El mundo de Tipos Duros

El mundo de Tipos Duros no es exactamente el nuestro (o sí), pero se le parece mucho (o no). No es ni pretende ser original, porque está formado por miles de pequeños retazos y lugares comunes salidos de las muchas fuentes de inspiración. Así que, en realidad, ya sabes cómo es: lo has visto mil veces.

El mundo es duro, tanto como sólo puede serlo los territorios de donde surgen los tipos duros. La injusticia abunda y las buenas personas están saturadas hasta no tener más capacidad para reaccionar; los malvados son tantos y han adquirido tanto poder, que quienes pretenden defender algo decente ven cómo se agotan sus recursos antes de conseguir ver los efectos. Lo cierto es que no se diferencia apenas de nuestro mundo.

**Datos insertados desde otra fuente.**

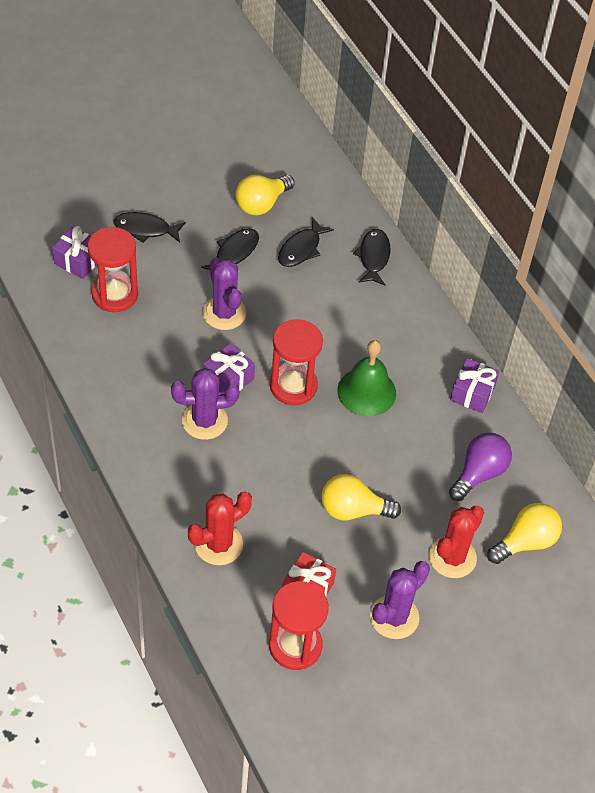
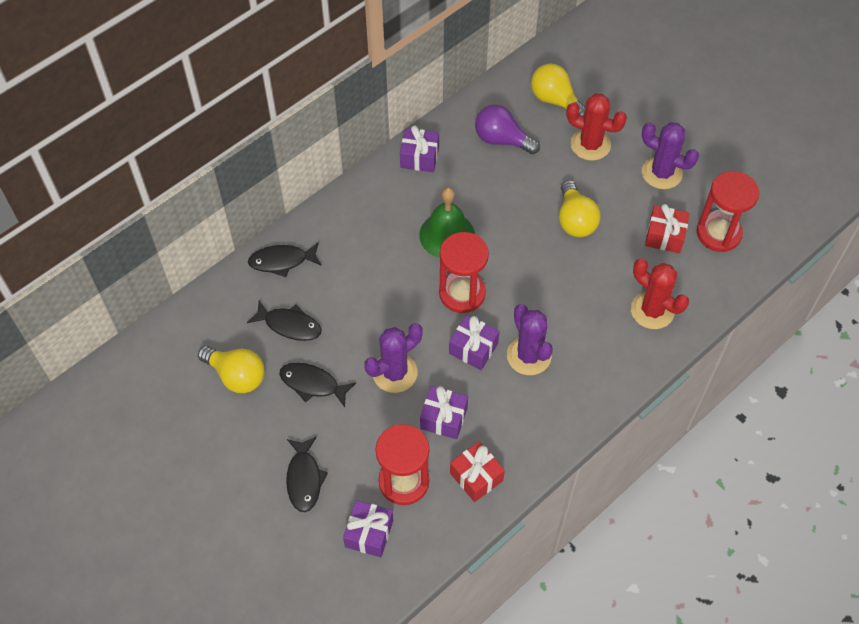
camera: 100 degrees left, 5 degrees up
(97, 346) = (476, 477): none -> red gift
(164, 337) = (443, 418): none -> purple gift

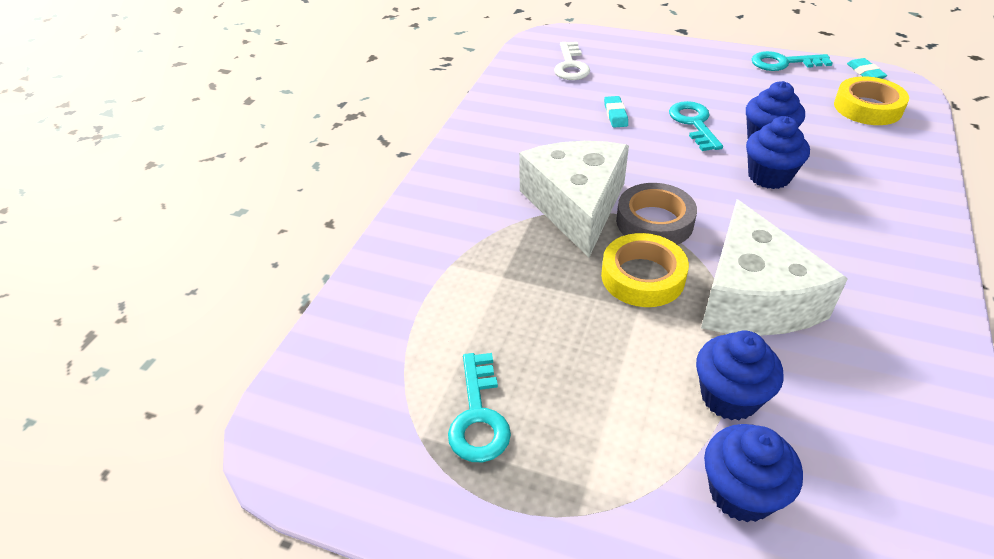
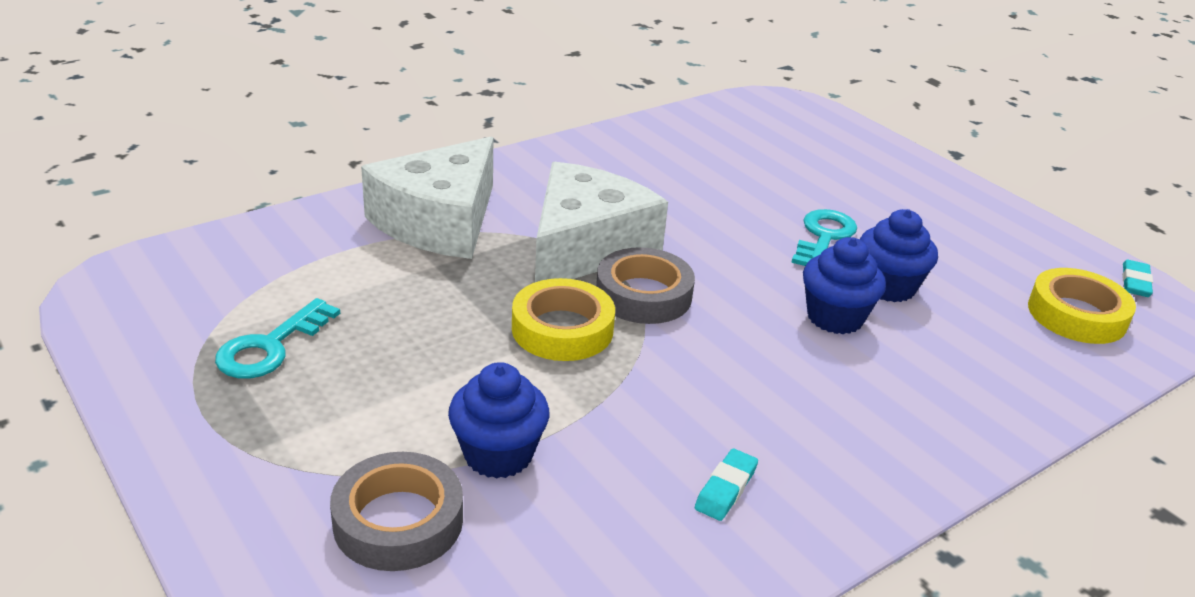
camera: 30 degrees right, 10 degrees down
(570, 65) = (764, 134): white key -> none
(615, 115) = (746, 193): turquoise eraser -> turquoise eraser (726, 489)
(741, 493) = (398, 521): blue cupcake -> grey tape
(753, 297) = (647, 399): white cheese -> white cheese (439, 221)
(784, 63) = (1034, 230): turquoise key -> none

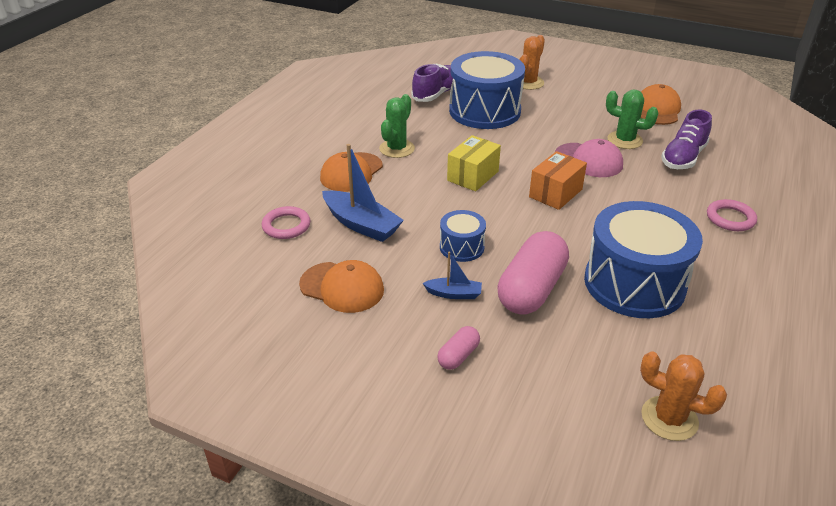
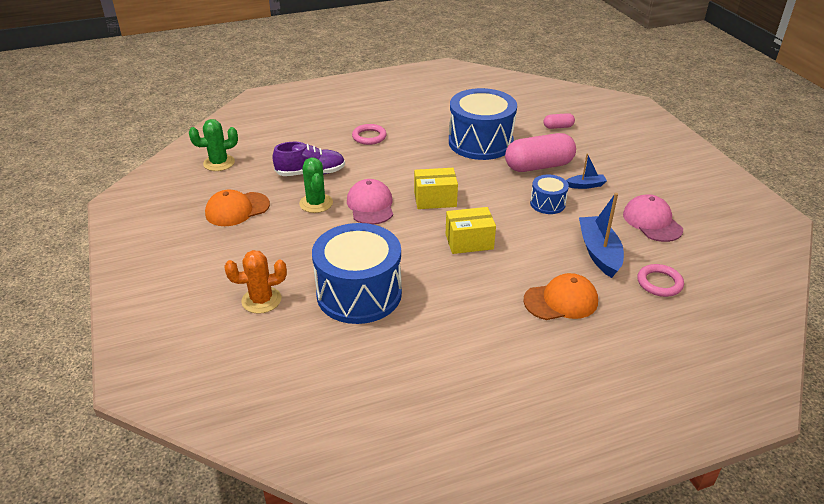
camera: 135 degrees left, 0 degrees up
(342, 287) = (652, 222): orange cap -> pink cap
(397, 149) = (493, 301): green cactus -> green cactus (219, 163)
(436, 94) = (364, 346): purple shoe -> none
(454, 294) = (585, 185): blue boat -> blue boat turned 120 degrees clockwise
(458, 356) = (617, 163): pink capsule -> pink capsule (558, 127)
(555, 193) = (435, 199): orange box -> yellow box
(669, 418) = (551, 108): orange cactus -> none

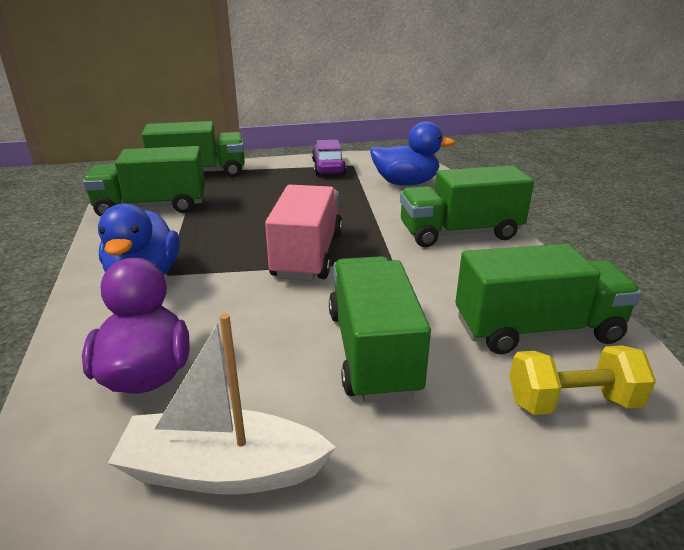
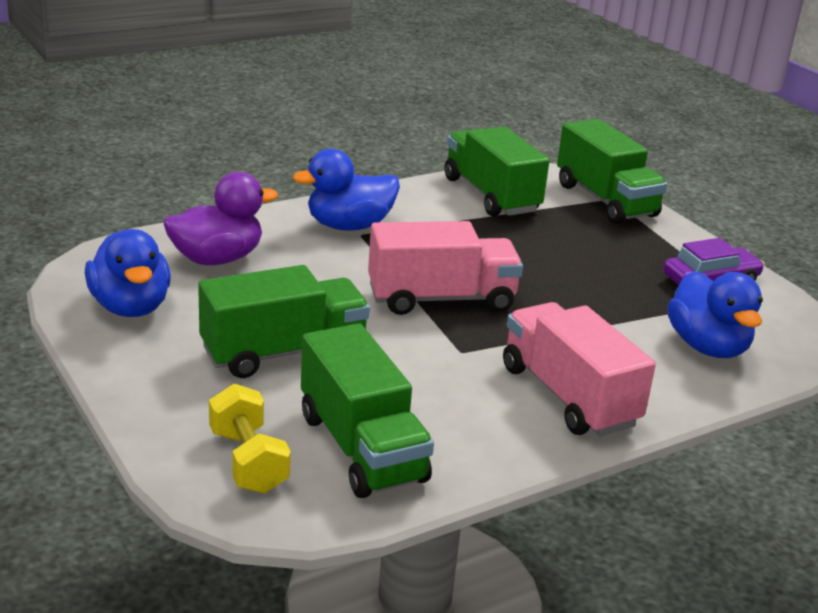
camera: 70 degrees right, 0 degrees up
(222, 471) = (130, 307): white boat -> blue duck
(460, 233) = (568, 396): green truck -> pink truck

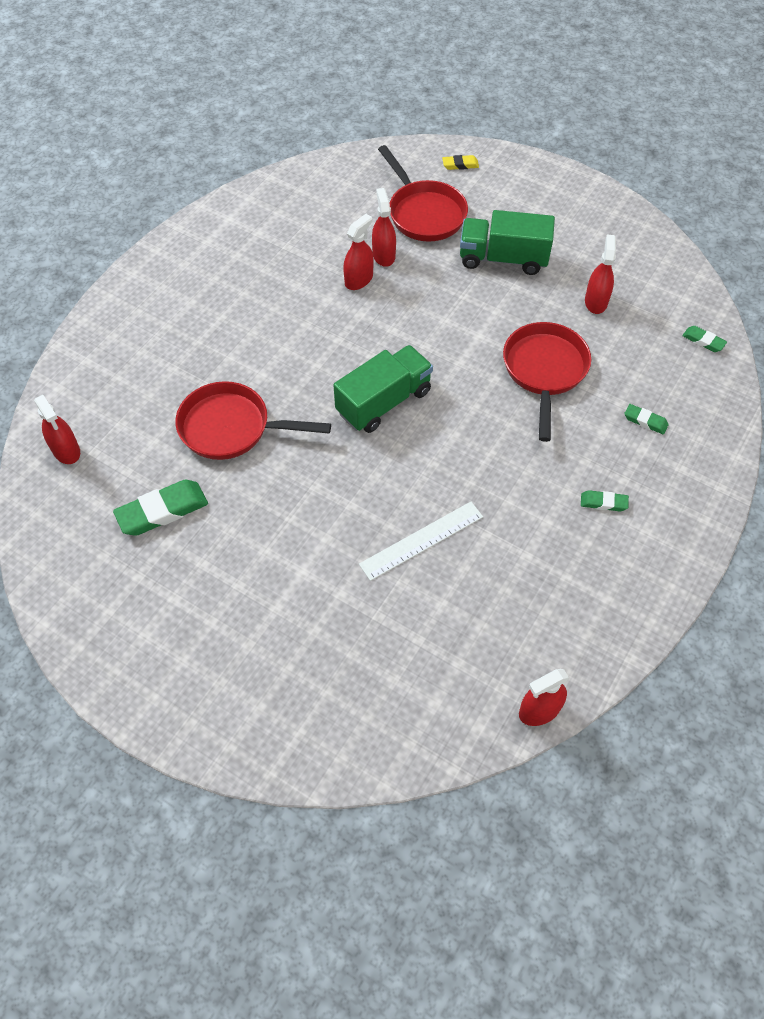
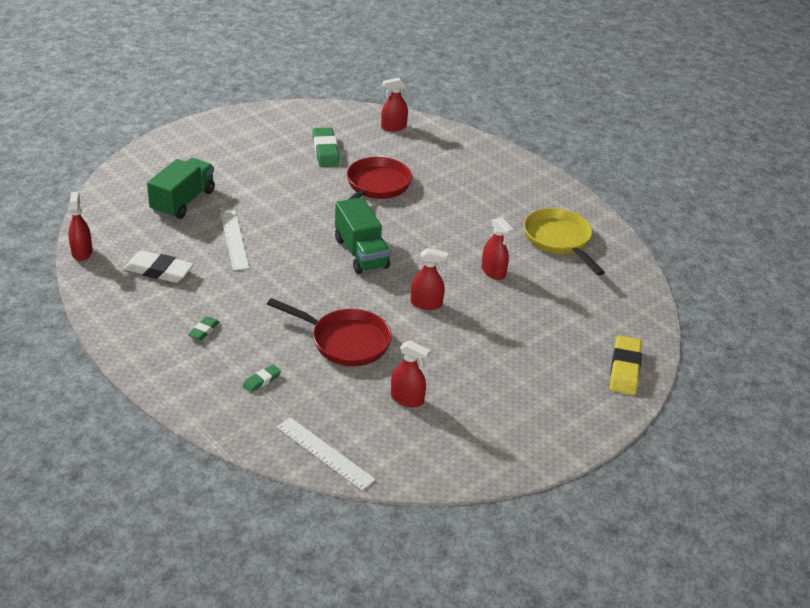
camera: 105 degrees right, 20 degrees down
(273, 238) = (559, 240): none -> yellow pan
(383, 255) = (517, 291): red spray bottle -> red spray bottle (426, 304)
(424, 213) = (562, 327): red pan -> none
(460, 165) = (624, 369): yellow eraser -> yellow eraser, size x1.91
(503, 259) = (485, 358): green truck -> green truck (183, 201)
(527, 597) = (159, 271): none -> white eraser
(703, 341) = (325, 453): green eraser -> white ruler

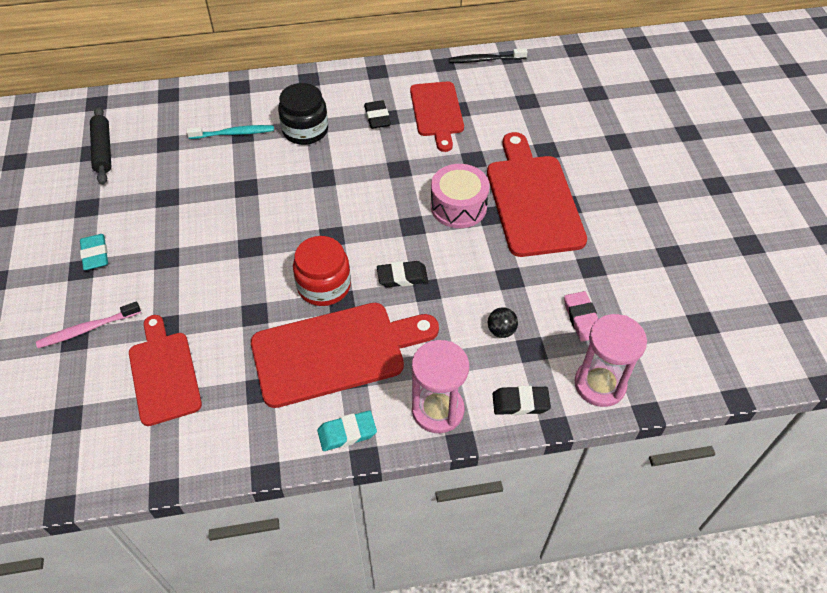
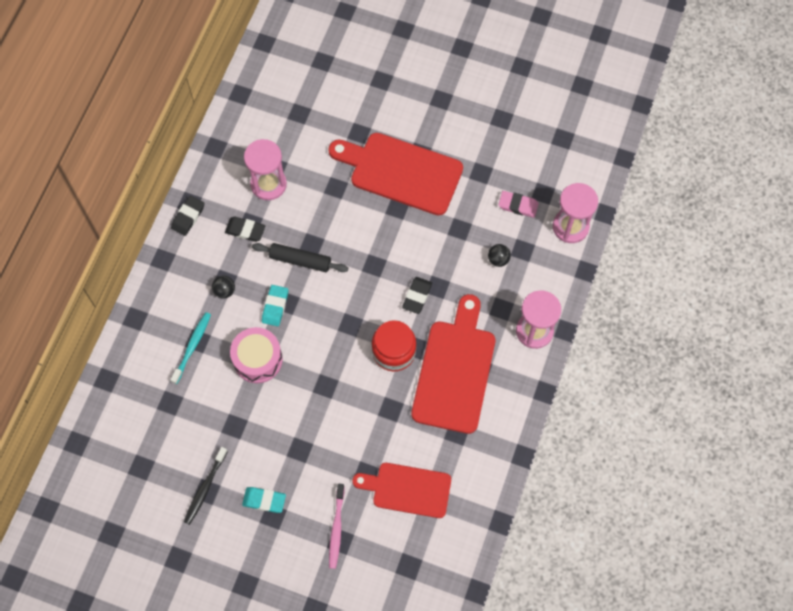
camera: 60 degrees left, 15 degrees up
(103, 150) = (145, 457): black rolling pin -> black rolling pin (300, 260)
(305, 130) = (225, 291): black jar -> black ball
(347, 433) = (520, 393): turquoise eraser -> turquoise eraser (275, 306)
(437, 112) = (268, 184): red cutting board -> pink hourglass
(458, 206) = (376, 224): pink drum -> pink drum (258, 359)
(485, 60) = (231, 114): black toothbrush -> black toothbrush (205, 488)
(520, 403) = (557, 280): black eraser -> black eraser (188, 217)

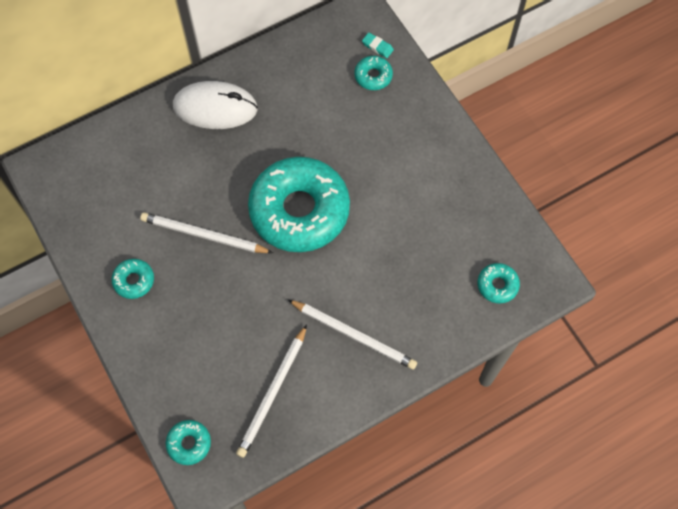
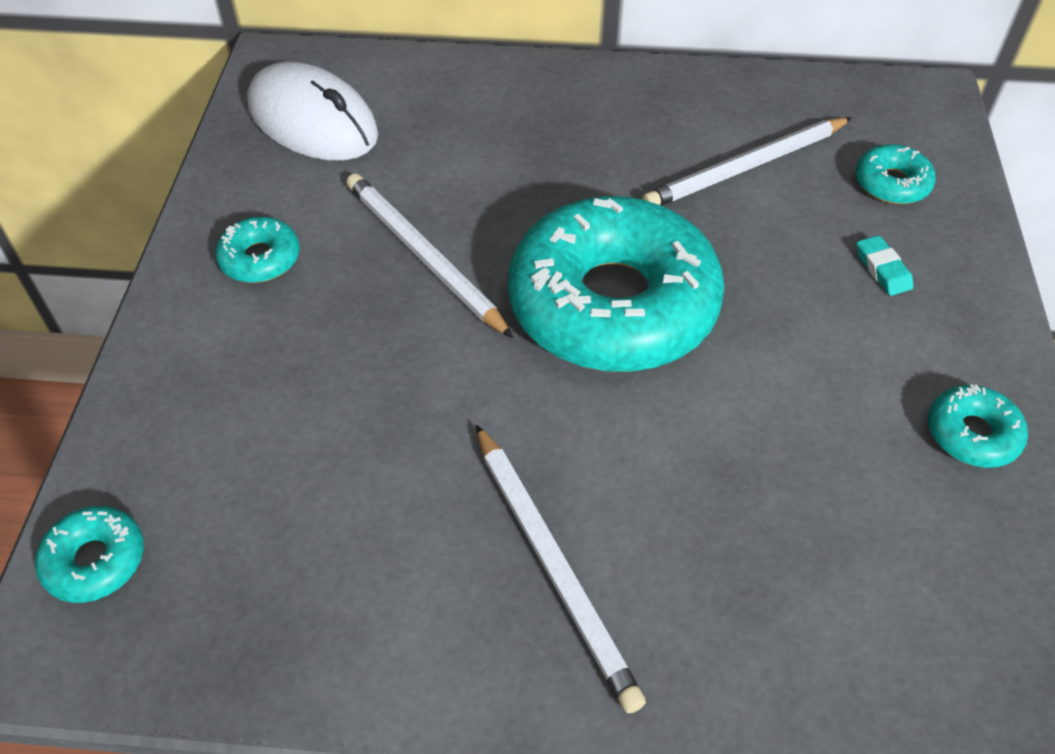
camera: 35 degrees right, 15 degrees down
(215, 108) = (589, 107): white mouse -> white mouse (312, 121)
(273, 393) = (316, 571): white pencil -> white pencil (746, 167)
(377, 47) = (927, 149): turquoise eraser -> turquoise eraser (882, 269)
(497, 285) = (937, 659): turquoise donut -> turquoise donut (972, 434)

Las personas bondadosas viven en el temor por la crueldad de los viles. Las fuerzas de seguridad están corruptas, sobrepasadas de trabajo y burocracia hasta resultar prácticamente inútiles o se han vuelto tan cínicos que no les apetece mover ni un dedo. Aquellos sin escrúpulos para aprovecharse de los demás son legión y parece que puedan moverse a sus anchas; sin embargo, por ver algo positivo, en el mundo de Tipos Duros los culpables siempre son fáciles de identificar.

Es un mundo de extremos, en que los buenos son muy buenos, los malos muy malos y todo parece engranar de manera que las cosas ocurren cuando deben ocurrir. Ni antes ni después.

Es un mundo donde los arquetipos están vivos. Donde los buenos sargentos de policía son tipos con bigote siempre de mal humor, que hablan a gritos y que parece que cada vez que abren la boca es para echarle la bronca a sus mejores hombres, pero que en el fondo haría lo que fuera para sacar a sus agentes de los peores barrios y limpiar las calles. Donde los secuaces pueden ser incluso cientos, pero cada cierto tiempo tienen una cara familiar y uno puede verse tentado de parar unos minutos a pensar dónde había visto antes esa cara. Donde la última bala es tan certera y hace un agujero tan grande que parece que se hubiera podido resolver todo el problema con ese único disparo. Donde los tipos duros, auténticos héroes y villanos, son tan reconocibles como el mundo en el que se mueven.

Un mundo enfermo, en el que los Tipos Duros son la cura.